Partition node in linear regression

Haseeb23 · July 7, 2020, 3:02am

Hi, I’m running a linear regression model with an 80/20 partition split for my training/test set. I am noticing that whenever I reset the partition node, the r^2 value of my model is subject to drastic changes. For example, sometimes I will get an r^2 of 0.8 and at times it will be as low as 0.3. I was just wondering if there’s a certain way to avoid this. Is there a certain way to partition the data to eliminate this randomness? Alternatively, if there is no way to eliminate the randomness, is there a node that allows for an average over 5 iterations of partitioning and running the model. My dataset is not too small as it has 154 items.

elsamuel · July 7, 2020, 7:15am

Hi @Haseeb23, welcome to the forum.

What kind of sampling are you using? This is crucial information.

If you’re using random or stratified sampling, then you should use a random seed if you want the results to be reproducible.

The description of the node says this:

Use random seed
If either random or stratified sampling is selected, you may enter a fixed seed herein order to get reproducible results upon re-execution. If you do not specify a seed,a new random seed is taken for each execution.

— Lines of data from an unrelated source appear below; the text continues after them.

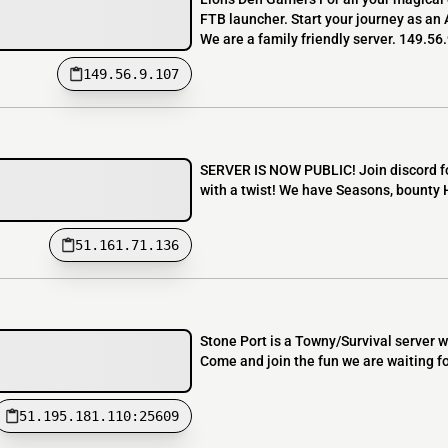
FTB launcher. Start your journey as an
We are a family friendly server. 149.56
149.56.9.107
SERVER IS NOW PUBLIC! Join discord for
with a twist! We have Seasons, bounty
51.161.71.136
Stone Port is a Towny/Survival server
Come and join the fun we are waiting fo
51.195.181.110:25609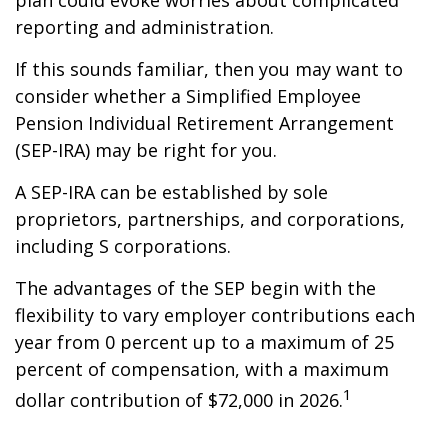
plan could evoke worries about complicated
reporting and administration.
If this sounds familiar, then you may want to
consider whether a Simplified Employee
Pension Individual Retirement Arrangement
(SEP-IRA) may be right for you.
A SEP-IRA can be established by sole
proprietors, partnerships, and corporations,
including S corporations.
The advantages of the SEP begin with the
flexibility to vary employer contributions each
year from 0 percent up to a maximum of 25
percent of compensation, with a maximum
1
dollar contribution of $72,000 in 2026.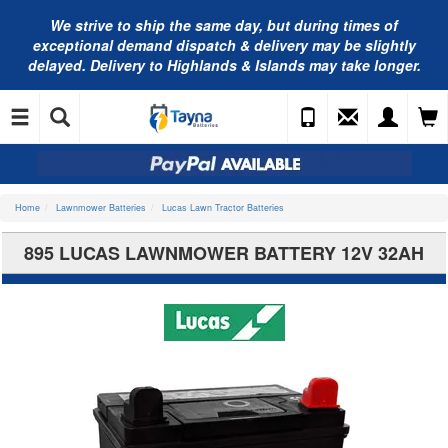
We strive to ship the same day, but during times of
exceptional demand dispatch & delivery may be slightly
delayed. Delivery to Highlands & Islands may take longer.
Home
Lawnmower Batteries
Lucas Lawn Tractor Batteries
895 LUCAS LAWNMOWER BATTERY 12V 32AH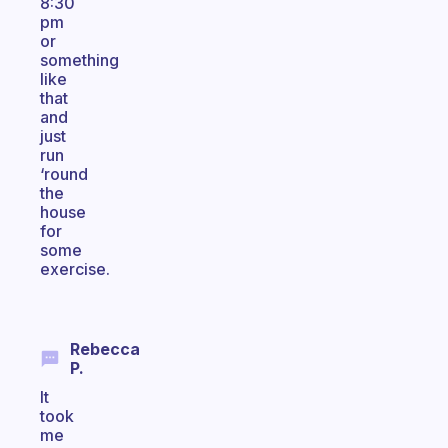
8:30
pm
or
something
like
that
and
just
run
‘round
the
house
for
some
exercise.
Rebecca
P.
It
took
me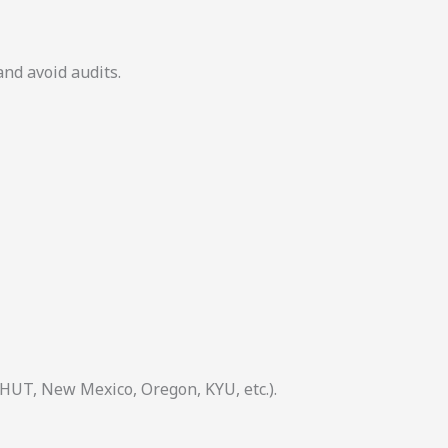
and avoid audits.
 HUT, New Mexico, Oregon, KYU, etc.).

Haseeb23 · July 7, 2020, 2:46pm

Hi @elsamuel, I am using a random sampling method right now. I tried the random seed option selected and the partition stayed the same upon every iteration. Thank you very much for your help!!

mlauber71 · July 7, 2020, 4:51pm

If your results change very much depending on the selection you are training it you might not be able to get a stable model. You might have to think about some cross-validation to make sure your results are somewhat stable. And 154 items is a very small dataset BTW.

system · January 6, 2021, 4:54am

This topic was automatically closed 182 days after the last reply. New replies are no longer allowed.